ACTIVITY:
Pick out each line in the items below that contains the word "hypothesis", and copy those lines.

INPUT FOR THIS TASK:
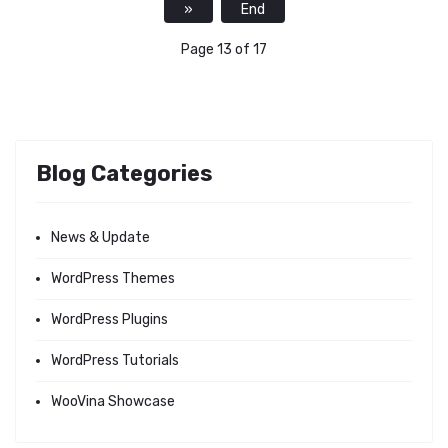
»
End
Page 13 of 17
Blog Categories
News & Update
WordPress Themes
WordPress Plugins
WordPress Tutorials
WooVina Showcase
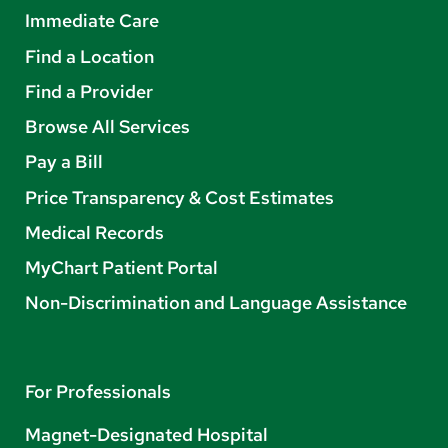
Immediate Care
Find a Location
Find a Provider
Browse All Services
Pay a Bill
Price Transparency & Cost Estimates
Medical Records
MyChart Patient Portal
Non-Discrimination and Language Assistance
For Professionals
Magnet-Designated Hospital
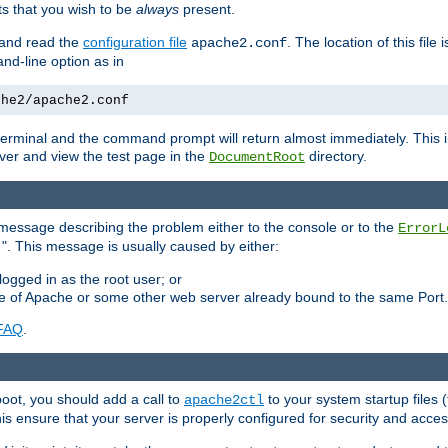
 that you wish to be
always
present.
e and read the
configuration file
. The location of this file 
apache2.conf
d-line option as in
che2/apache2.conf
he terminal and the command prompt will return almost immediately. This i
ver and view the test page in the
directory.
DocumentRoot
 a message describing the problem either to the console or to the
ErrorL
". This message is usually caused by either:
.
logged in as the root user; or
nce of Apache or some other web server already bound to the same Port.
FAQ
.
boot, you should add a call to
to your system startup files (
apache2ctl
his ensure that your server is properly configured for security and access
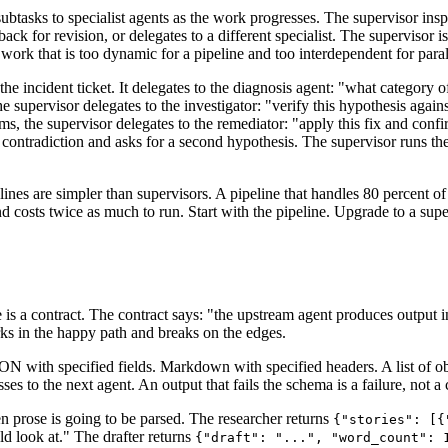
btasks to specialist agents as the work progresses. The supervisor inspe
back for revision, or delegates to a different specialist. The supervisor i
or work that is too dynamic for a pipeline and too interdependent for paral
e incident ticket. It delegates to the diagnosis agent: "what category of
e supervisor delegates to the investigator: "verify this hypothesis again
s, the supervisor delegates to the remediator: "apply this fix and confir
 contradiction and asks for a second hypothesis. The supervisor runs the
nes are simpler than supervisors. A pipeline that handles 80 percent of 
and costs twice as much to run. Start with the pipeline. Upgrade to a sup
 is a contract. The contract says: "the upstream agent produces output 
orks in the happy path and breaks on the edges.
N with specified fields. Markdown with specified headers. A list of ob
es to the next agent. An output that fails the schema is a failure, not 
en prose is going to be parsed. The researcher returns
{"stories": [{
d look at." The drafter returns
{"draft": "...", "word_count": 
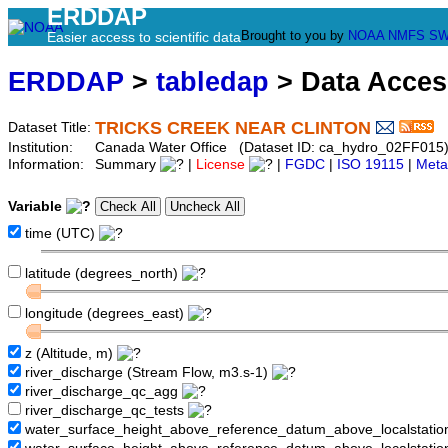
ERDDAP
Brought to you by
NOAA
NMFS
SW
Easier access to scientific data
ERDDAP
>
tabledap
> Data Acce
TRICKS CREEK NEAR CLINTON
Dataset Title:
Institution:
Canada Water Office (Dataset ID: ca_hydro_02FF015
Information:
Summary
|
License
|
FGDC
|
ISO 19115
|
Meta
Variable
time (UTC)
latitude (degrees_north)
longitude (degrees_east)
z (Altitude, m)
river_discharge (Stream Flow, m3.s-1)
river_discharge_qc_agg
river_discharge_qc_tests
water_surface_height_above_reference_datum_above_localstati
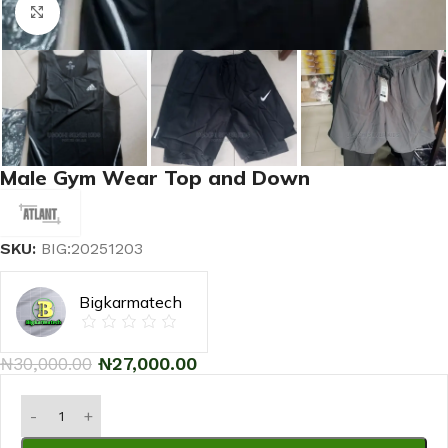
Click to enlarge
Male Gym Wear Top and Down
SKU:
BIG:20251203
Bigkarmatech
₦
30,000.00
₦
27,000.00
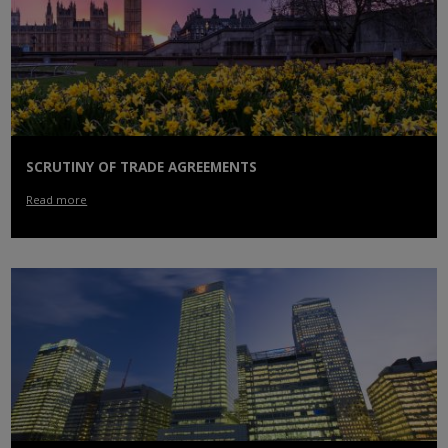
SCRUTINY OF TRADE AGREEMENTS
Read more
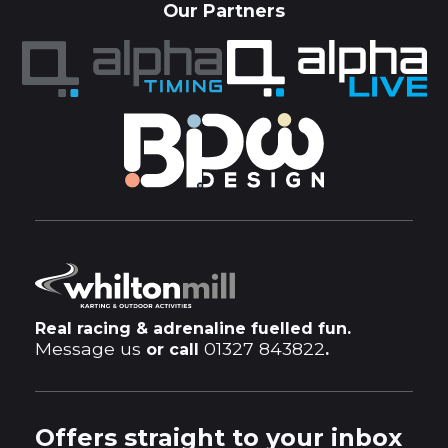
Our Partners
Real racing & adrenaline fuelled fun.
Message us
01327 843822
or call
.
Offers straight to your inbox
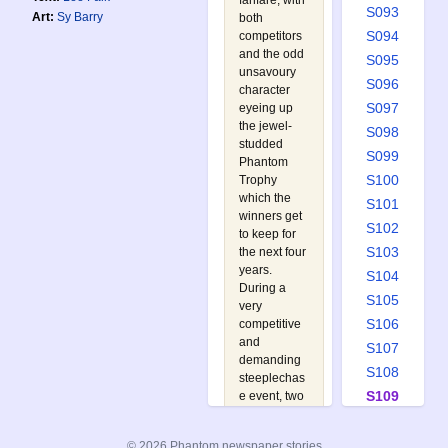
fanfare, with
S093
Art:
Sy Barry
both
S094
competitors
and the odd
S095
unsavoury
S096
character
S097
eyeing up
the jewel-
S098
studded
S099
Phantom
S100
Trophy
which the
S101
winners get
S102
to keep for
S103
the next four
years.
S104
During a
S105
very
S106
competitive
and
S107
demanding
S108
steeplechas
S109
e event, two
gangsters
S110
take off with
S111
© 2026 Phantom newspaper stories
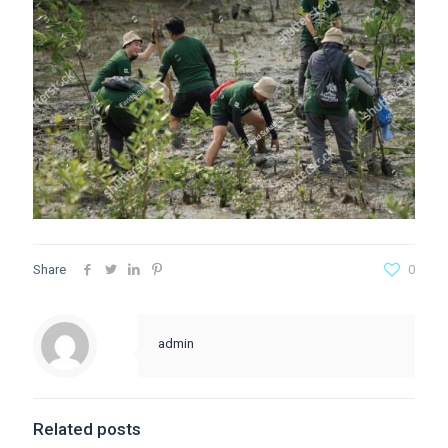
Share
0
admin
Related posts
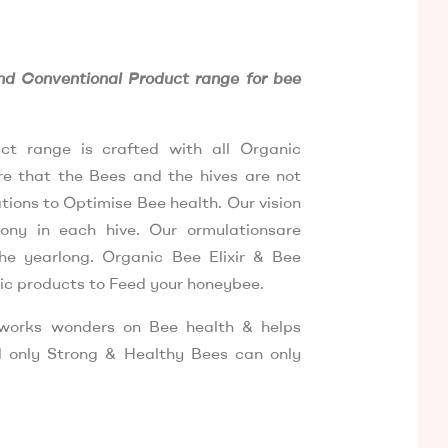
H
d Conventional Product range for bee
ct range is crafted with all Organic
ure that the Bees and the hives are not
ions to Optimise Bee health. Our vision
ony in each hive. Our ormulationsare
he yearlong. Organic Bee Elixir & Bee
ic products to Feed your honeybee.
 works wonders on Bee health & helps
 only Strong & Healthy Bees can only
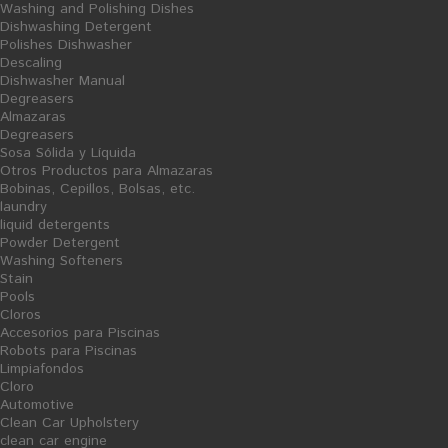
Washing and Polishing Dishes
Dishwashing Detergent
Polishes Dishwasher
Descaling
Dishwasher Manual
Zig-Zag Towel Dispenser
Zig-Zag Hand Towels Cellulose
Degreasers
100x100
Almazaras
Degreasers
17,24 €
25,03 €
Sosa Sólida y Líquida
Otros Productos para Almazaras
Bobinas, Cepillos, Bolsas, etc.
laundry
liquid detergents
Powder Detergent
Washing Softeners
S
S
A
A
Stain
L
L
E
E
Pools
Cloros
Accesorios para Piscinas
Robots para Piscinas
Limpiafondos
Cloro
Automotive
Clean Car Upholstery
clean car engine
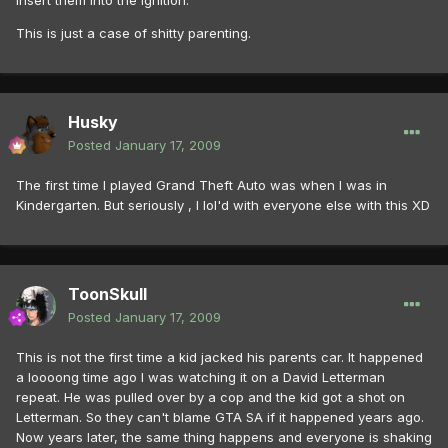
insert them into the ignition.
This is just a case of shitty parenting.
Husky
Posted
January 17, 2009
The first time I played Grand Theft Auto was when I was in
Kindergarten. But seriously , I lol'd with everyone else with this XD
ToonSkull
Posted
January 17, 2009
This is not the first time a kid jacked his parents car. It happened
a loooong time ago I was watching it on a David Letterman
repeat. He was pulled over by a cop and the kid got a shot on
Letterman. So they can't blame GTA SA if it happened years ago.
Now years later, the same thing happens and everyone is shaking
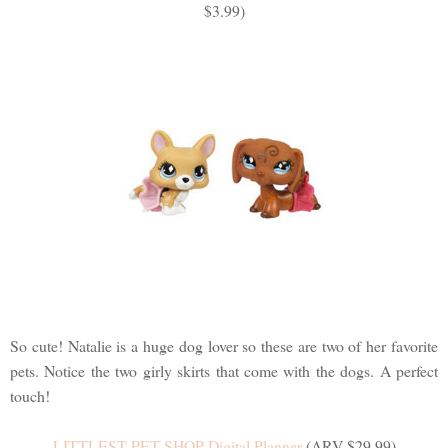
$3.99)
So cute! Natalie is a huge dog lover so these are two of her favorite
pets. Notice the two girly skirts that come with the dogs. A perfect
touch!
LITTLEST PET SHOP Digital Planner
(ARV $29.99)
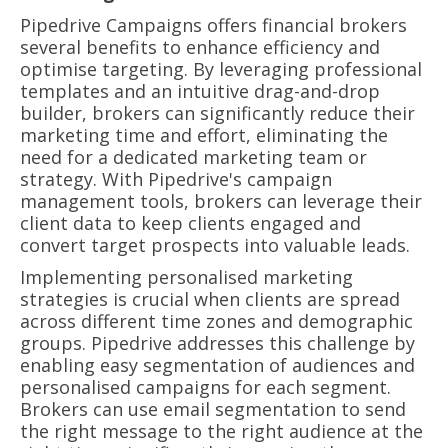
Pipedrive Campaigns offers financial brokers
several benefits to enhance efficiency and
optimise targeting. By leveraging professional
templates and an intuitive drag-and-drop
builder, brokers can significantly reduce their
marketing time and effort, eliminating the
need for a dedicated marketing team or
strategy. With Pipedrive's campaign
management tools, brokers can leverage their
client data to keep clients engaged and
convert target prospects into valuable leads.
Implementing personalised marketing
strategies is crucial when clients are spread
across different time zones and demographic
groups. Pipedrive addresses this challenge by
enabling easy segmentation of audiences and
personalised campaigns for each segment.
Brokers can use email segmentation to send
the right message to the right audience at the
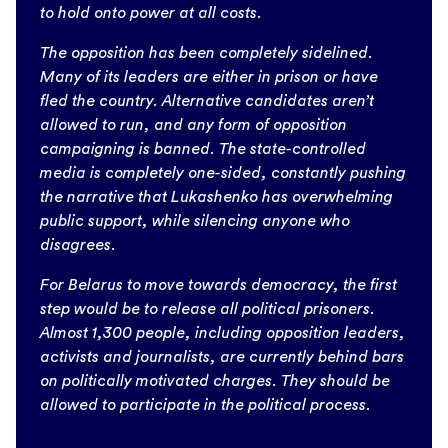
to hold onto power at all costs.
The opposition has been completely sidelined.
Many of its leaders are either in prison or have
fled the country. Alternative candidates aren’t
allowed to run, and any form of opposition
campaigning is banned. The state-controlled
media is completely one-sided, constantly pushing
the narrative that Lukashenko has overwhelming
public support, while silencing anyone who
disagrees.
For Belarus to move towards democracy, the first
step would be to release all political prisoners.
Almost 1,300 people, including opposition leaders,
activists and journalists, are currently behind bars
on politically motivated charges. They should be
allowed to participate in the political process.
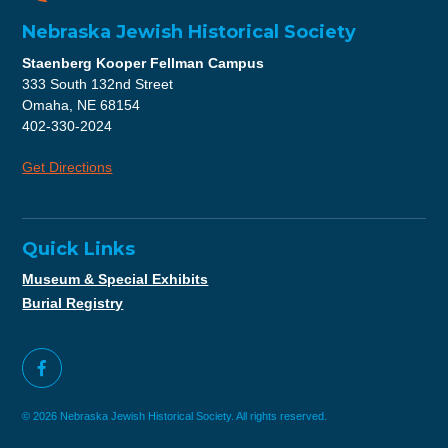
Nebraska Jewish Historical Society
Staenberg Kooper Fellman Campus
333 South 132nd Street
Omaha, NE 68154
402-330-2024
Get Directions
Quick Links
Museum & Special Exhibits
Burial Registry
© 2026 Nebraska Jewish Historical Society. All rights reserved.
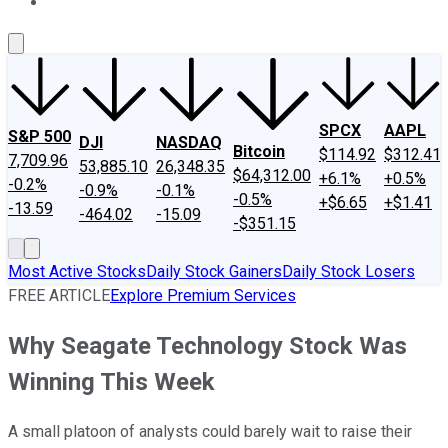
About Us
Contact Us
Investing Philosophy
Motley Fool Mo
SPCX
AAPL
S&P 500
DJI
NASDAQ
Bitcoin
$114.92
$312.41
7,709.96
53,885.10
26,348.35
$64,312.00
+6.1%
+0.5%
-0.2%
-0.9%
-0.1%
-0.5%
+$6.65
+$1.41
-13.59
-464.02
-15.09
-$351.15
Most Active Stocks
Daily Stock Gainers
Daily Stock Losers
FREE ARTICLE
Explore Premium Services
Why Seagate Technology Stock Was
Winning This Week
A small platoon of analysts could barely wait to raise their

ANSWER BELOW:
e supervisor delegates to the investigator: "verify this hypothesis again
 contradiction and asks for a second hypothesis. The supervisor runs the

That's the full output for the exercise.